When housewife Belinda Carlson moved to Singapore four years ago with her accountant and two children aged five and seven, she could not believe how well the city was planned.
"Back home in Perth, we just had to drive to the train station to take the train to the city," said the 37-year-old.
"In Singapore, however, we did not feel the need to buy a car, I can get so many buses right outside my house and it is best, the whole route from my door to the bus stop is sheltered, so I have no problems, rain or sunshine. "
Her will, typical of many emigrants here, is the reason behind Singapore's continued high ranking on annual global surveys that rank cities in terms of quality of life.
The Economic Intelligence Unit (EIU) Global Liveability Survey shows that Singapore's overall rating has increased from 90.4 to 91.2 in a year, and this year at number 37.
In the EIU survey, countries are assessed and assigned a score for more than 30 qualitative and quantitative factors in five broad categories: stability, health, culture and the environment, education and infrastructure.
The assessments are compiled and weighted to give a score of 100 and the country is then ranked.
TAKING OTHER CITIES
Singapore saw an improvement in the public health category this year, with the highest possible score, but the ranking fell as some other cities generally performed better during the year. One example was Hong Kong, which was upgraded in the stability category, which has a higher weight than health care.
MR SIMON BAPTIST, global chief economist at the Economic Intelligence Unit.
Singapore also performed well in another survey earlier this year.
It remained its position as the Asian city with the highest quality of life, according to research firm Mercer's Quality of Living Human Resources Research Office. Worldwide it was 25th.
Despite the consistently strong displays from Singapore, there is still room for improvement.
In the EIU survey published last week, the Singapore ranking fell by two zeros, from 35 to 37, although the overall rating has improved.
Said Mr. Simon Baptist, global chief economist at the EIU: "This year, Singapore saw improvement in the public health category with the highest possible score, but the ranking fell as some other cities generally improved during the year. .
"One example was Hong Kong, which was upgraded in the stability category, which has a higher weight than health care." As a result, Hong Kong shot up from the 45th place to the 35th place this year in a year.
"Singapore is marked in comparison with Vienna, the top city, because of the higher level of censorship and lower levels of social freedom – for example, restrictions on protesting and activities of non-governmental organizations," said Mr.

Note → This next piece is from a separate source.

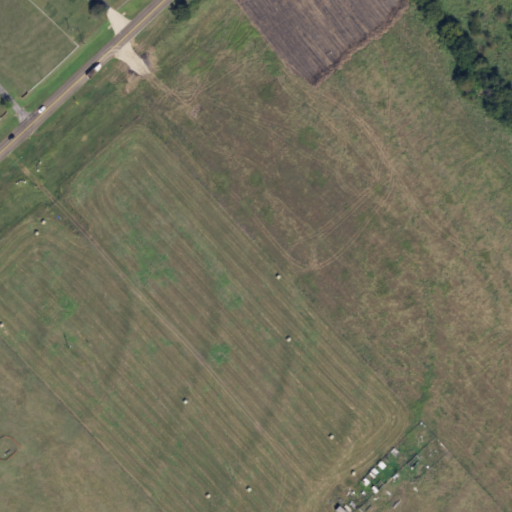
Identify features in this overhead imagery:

Baptist.
The Center for Liveable Cities of the National Development Ministry said that Singapore will continue to strive for the results that have been laid down in the quality of life of the center.
The spokesperson said: "What we continue to work for is a competitive economy to attract investment and jobs, a sustainable environment to survive with our limited natural resources and a high quality of life, including the social and psychological well-being of the population. . "
Retired Alfred Hong, 65, however, thought that Singapore is dealing with the risks of too rapid a development.
"In recent years we have seen a number of problematic situations, such as flooding in some areas and frequent defects of the MRT trains, which can have a general effect on how the liveability of Singapore is experienced by citizens," he said.
"Although we need to keep improving, this should not happen at a rate that can not be sustained, which will cause problems … in the future."
Experts also warned of too much credibility in such surveys, and noted that when people evaluate the viability of a city, they do not just look at where it is in global rankings.
Said Professor David Chan, director of the Behavioral Sciences Institute at Singapore Management University: "Although inter-city comparison is not irrelevant, it is a change in liveability in the city that is more or even more important in the course of time.
"We tend to think about liveability in terms of the objective circumstances of the living environment, but in essence the quality of life is about the expectations, encounters and experiences of people in their interaction with their living environment, including the physical, cultural, social and political domain ".
He added, "So although international comparisons of cities can be useful for benchmarking and learning purposes, we should not be fixated on these international rankings and rely too much on them to encourage government policy and city planning."